The ‘no need to be frightened’ approach of Chief Minister Sawant resulted in a quick opening of every sector in the state by November last year. Testing and checking booths at the borders were dismantled and tourists were allowed to enter without any restrictions.
Goa Chief Minister Pramod Sawant (left) and Health Minister Vishwajit Rane (blue T-shirt) review expansion of Covid facilities at the Goa Medical College Hospital, Panaji
Eventually everything from hotels, restaurants, bars, gyms to pubs, wedding halls, industry, shops and markets reopened. SOPs remained on paper. The media kept publishing reports and photos of crowds on the beaches, in restaurants and in pubs without masks.
Caution was thrown to the wind as the state emerged from a lockdown. A few in the medical fraternity kept warning of a second wave, but they were like prophets in the desert. No one listened.
By March, the first signs of the second wave began to appear. Cases started increasing. But the Chief Minister and his government turned a blind eye. When the second wave hit Maharashtra and Delhi, the state government refused to do anything.
Tourism Minister BabuAzgaonkar openly declared that entry of tourists should not be stopped and the “show must go on”.The Calangute MLA, whose constituency forms the heart of the North Goa tourism belt, also stood firmly against any curbs on tourism.
They all believed that the second wave would not be all that bad, even though it had ravaged other countries. They all believed in “bhivpachigarazna”.
As the number of positive cases rose from 100 a day to 3,500 a day from the beginning of April and deaths increased from two and three to over 50 a day, the chief minister’s response was, “it’s unfortunate”.

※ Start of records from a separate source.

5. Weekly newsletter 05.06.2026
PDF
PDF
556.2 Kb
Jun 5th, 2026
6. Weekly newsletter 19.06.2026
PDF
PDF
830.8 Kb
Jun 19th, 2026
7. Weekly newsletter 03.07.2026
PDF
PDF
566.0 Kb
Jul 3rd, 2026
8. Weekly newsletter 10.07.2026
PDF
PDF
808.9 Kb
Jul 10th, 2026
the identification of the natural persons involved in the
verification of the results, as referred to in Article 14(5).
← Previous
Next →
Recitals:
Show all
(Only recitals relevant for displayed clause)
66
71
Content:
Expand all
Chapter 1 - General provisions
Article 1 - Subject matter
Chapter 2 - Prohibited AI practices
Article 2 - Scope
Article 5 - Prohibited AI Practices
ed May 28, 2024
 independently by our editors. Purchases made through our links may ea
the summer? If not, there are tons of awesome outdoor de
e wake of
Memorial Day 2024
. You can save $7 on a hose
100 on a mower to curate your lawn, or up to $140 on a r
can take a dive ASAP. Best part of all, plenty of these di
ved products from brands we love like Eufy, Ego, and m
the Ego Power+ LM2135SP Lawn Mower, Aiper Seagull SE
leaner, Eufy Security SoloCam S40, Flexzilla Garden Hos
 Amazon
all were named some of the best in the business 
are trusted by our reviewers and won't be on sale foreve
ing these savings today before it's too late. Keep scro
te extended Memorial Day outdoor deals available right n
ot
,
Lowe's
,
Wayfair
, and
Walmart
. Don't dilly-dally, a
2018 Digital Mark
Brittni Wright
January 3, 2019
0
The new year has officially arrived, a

This is when the chief minister and the health minister began to differ on the government’s approach to the second wave. Rane wanted an immediate lockdown while the chief minister was against it. The Goa Chamber of Commerce and Industry and the GSIA (which represents small and medium industries) backed the chief minister.
As the bodies began to pile up, Goa finally got frightened. Village panchayats began to order their own versions of lockdowns which, not surprisingly, were not obeyed by the trading class and people. Municipal councils slowly started joining in. This trend continued and on May 7 the CM declared a three-day ‘curfew’ which proved to be ineffective because the list of what would remain open was longer than the list of what was closed.
By then the GCCI changed its stance and openly supported a lockdown and finally after much delay, Goa went into a 15-day partial lockdown on May 10 (the manufacturing sector and banks are still open), which the chief minister officially referred to as a “curfew” but was caught calling it a “lockdown” when he forgot to switch off the mike at a press conference.
The virus has now spread to an extent that every second person being tested has it. Goa has had the highest positivity rate in the country. In fact, it is double the all-India average.
Despite several missteps by the government it is not all gloom. The government has authorised construction of two oxygen plants, it has reduced the cap on treatment in private hospitals and extended the state health insurance scheme to cover COVID-19 treatment in private hospitals.
Several citizen groups and individuals have reached out to provide meals to patients and families who are isolated at home, arrange emergency oxygen cylinders and take care of the vulnerable in society. Another positive fall out of the second wave is that more and more people are lining up for the vaccine shot.
And with the high court stepping in to place curbs on entry into the state, insisting on transparency on the number of beds available in real-time, monitoring the situation on a day-to-day basis and more importantly, making saving lives a top priority, the pushback against the virus has started. The outcome, though, will depend entirely on whether the chief minister is convinced that COVID-19 is a deadly pandemic. Because, if he isn’t the third wave will prove to be just as deadly, if not worse.